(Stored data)
※

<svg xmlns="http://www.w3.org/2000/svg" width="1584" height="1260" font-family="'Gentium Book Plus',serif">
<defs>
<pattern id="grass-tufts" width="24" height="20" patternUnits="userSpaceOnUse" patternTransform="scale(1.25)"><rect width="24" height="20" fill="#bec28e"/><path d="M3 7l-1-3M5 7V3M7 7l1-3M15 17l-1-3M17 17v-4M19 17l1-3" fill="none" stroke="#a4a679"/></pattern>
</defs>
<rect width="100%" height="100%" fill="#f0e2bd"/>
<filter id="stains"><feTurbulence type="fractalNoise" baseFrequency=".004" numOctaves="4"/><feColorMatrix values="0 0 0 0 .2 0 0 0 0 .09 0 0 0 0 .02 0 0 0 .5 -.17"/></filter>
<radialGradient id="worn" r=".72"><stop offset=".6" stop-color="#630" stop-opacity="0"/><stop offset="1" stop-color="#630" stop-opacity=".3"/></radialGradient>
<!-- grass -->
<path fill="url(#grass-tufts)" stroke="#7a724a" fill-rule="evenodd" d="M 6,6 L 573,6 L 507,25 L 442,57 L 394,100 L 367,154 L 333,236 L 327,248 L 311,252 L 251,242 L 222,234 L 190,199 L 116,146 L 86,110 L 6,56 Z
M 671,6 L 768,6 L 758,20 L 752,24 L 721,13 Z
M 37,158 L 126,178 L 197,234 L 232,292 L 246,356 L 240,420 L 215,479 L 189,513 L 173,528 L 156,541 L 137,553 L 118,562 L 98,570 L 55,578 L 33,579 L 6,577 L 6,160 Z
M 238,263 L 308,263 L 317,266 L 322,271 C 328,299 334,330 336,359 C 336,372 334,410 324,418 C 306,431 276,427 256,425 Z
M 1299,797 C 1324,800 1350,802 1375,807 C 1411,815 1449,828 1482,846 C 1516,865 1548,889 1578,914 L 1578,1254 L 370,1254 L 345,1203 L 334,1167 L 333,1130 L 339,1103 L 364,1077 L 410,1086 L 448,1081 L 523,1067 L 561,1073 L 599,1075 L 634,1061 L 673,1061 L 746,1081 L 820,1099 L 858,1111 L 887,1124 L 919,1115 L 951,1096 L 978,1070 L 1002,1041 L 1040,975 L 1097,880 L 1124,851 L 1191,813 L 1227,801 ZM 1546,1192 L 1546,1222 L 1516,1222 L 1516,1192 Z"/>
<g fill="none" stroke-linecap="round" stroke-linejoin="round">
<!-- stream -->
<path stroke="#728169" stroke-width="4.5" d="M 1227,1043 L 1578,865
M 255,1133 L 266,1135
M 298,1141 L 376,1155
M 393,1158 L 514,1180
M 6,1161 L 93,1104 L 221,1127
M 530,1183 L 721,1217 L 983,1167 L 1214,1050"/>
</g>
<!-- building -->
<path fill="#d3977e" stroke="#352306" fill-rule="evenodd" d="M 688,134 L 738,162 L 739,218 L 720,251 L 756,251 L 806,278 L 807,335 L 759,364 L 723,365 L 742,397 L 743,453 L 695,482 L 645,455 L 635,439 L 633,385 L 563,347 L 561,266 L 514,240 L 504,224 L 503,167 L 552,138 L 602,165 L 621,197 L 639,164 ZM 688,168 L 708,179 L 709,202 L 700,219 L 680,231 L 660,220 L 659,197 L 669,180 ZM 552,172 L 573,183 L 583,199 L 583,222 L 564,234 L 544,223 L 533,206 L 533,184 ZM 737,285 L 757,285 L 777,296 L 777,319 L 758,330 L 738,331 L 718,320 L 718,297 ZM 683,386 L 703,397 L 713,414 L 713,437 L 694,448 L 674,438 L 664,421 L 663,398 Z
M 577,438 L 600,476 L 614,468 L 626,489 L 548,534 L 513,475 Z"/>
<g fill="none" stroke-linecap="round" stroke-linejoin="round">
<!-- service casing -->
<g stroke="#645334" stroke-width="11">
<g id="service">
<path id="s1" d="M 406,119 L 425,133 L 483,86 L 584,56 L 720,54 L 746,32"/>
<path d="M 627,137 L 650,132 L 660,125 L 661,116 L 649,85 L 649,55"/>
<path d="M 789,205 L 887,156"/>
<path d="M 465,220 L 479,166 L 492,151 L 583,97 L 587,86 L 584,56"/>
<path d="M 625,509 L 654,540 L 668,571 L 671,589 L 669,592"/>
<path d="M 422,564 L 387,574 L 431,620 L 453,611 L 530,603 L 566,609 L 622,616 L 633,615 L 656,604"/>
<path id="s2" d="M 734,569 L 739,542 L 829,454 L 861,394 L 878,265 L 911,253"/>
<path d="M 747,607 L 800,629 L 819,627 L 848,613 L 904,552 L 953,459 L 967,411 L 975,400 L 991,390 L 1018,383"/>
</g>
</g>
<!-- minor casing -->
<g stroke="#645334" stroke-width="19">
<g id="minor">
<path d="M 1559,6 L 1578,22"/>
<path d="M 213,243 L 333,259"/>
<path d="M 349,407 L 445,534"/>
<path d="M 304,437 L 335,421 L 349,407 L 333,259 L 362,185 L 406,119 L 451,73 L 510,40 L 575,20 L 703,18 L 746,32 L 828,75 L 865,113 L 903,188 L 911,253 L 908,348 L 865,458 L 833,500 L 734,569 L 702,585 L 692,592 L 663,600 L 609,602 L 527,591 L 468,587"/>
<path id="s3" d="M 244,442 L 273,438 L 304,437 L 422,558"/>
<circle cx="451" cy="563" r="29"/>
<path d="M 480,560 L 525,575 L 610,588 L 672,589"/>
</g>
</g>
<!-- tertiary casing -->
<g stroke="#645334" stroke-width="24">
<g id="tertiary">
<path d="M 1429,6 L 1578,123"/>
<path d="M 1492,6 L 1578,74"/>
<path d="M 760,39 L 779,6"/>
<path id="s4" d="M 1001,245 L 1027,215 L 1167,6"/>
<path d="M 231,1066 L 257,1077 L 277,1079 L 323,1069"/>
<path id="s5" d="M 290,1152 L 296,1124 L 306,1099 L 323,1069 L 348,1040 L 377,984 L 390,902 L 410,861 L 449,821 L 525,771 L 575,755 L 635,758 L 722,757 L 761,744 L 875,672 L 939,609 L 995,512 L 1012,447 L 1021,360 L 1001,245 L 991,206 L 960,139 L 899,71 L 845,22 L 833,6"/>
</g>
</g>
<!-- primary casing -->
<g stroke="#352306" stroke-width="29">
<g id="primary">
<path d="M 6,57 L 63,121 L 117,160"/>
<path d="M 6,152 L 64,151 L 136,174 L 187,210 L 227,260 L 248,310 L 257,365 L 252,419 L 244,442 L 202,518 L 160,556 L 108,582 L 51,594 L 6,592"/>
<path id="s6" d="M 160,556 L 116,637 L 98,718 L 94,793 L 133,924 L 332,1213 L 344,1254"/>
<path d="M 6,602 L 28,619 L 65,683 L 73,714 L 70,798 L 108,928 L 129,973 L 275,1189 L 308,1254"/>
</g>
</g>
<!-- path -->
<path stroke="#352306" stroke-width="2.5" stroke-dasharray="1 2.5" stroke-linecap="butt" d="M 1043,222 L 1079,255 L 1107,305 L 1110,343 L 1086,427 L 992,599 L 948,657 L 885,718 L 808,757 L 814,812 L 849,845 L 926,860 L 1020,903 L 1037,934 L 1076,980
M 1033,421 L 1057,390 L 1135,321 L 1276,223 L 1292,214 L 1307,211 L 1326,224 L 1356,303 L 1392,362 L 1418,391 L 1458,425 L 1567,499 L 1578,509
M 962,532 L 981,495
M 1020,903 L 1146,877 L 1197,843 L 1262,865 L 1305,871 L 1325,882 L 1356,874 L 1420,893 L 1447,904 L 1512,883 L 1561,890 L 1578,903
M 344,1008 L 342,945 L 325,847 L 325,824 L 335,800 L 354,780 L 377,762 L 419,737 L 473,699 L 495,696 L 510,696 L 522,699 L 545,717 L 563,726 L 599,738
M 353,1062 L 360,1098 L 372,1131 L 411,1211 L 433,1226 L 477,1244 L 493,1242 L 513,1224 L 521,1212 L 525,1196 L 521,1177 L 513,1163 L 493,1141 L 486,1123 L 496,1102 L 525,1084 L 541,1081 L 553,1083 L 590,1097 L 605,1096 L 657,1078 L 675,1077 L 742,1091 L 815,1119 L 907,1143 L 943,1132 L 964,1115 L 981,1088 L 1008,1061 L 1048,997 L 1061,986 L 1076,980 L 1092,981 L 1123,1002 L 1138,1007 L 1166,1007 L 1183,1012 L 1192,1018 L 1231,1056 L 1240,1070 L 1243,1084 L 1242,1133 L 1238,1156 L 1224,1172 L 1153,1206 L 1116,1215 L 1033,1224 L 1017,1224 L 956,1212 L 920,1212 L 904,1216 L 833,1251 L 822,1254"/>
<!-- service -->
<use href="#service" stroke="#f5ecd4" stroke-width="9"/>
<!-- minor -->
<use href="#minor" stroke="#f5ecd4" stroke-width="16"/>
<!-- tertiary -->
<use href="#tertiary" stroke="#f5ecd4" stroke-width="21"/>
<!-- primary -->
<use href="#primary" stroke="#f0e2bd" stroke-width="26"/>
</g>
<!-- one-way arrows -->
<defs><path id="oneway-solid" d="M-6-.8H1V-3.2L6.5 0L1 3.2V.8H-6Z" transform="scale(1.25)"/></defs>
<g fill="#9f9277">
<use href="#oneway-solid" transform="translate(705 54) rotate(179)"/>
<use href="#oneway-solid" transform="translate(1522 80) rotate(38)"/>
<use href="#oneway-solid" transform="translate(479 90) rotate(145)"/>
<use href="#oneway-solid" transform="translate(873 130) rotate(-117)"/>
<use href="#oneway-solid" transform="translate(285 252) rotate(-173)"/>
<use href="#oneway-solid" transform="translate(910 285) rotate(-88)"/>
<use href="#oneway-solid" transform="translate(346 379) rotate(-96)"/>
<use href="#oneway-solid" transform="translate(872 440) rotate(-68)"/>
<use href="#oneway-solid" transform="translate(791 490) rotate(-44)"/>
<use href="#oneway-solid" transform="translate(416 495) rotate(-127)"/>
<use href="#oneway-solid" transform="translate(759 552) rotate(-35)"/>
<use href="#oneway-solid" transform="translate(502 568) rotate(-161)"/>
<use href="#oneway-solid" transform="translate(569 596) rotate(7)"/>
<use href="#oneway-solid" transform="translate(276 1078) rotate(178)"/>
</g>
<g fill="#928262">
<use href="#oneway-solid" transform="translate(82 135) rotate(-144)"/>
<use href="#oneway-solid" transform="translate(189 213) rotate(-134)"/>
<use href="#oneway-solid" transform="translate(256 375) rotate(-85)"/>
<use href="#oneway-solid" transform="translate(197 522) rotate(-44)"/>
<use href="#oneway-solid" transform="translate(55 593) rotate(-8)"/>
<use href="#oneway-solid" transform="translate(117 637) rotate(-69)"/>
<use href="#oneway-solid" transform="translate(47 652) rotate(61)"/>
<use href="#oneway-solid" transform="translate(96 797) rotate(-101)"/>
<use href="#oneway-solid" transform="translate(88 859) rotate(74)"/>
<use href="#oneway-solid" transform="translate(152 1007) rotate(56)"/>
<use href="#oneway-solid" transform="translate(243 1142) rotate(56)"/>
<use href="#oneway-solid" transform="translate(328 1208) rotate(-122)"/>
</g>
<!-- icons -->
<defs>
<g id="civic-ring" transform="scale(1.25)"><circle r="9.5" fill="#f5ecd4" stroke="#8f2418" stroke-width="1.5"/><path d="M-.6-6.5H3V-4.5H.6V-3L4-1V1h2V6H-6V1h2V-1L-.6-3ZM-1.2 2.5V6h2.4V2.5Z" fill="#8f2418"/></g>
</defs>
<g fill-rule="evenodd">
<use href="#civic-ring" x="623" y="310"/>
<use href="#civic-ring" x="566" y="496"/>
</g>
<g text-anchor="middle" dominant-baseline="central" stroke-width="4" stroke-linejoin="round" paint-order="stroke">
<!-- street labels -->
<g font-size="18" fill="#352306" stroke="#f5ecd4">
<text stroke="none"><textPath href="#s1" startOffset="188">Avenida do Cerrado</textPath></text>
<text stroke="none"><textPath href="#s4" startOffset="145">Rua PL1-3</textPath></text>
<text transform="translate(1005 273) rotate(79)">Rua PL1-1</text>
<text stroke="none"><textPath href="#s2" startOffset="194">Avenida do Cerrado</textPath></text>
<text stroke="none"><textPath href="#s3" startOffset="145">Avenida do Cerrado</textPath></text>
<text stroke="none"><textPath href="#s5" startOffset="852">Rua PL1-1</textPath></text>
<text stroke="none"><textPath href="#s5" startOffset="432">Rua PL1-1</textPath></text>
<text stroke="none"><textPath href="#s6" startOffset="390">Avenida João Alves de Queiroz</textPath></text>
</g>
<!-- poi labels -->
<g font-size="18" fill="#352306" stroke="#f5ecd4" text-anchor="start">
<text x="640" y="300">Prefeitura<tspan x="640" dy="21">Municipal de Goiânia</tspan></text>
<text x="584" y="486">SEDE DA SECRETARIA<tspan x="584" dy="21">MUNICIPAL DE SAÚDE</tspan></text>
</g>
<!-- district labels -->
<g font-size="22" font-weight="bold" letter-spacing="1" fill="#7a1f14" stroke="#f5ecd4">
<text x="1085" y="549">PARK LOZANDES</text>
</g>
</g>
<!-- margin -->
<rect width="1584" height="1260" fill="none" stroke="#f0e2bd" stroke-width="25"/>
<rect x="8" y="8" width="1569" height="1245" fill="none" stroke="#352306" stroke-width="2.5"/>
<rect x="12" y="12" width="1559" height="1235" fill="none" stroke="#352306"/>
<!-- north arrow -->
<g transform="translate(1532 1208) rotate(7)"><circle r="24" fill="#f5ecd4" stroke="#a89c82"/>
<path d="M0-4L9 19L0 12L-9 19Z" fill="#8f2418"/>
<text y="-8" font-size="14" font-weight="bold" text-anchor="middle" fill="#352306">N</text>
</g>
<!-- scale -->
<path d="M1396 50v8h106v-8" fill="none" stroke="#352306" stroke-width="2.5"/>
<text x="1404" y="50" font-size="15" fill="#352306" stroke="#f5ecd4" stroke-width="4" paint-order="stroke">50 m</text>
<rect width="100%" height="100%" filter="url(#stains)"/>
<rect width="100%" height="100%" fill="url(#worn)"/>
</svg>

※

• Task to carry out
Please go through the entries and show every line with the word "anchor".

• Task answer
<g text-anchor="middle" dominant-baseline="central" stroke-width="4" stroke-linejoin="round" paint-order="stroke">
<g font-size="18" fill="#352306" stroke="#f5ecd4" text-anchor="start">
<text y="-8" font-size="14" font-weight="bold" text-anchor="middle" fill="#352306">N</text>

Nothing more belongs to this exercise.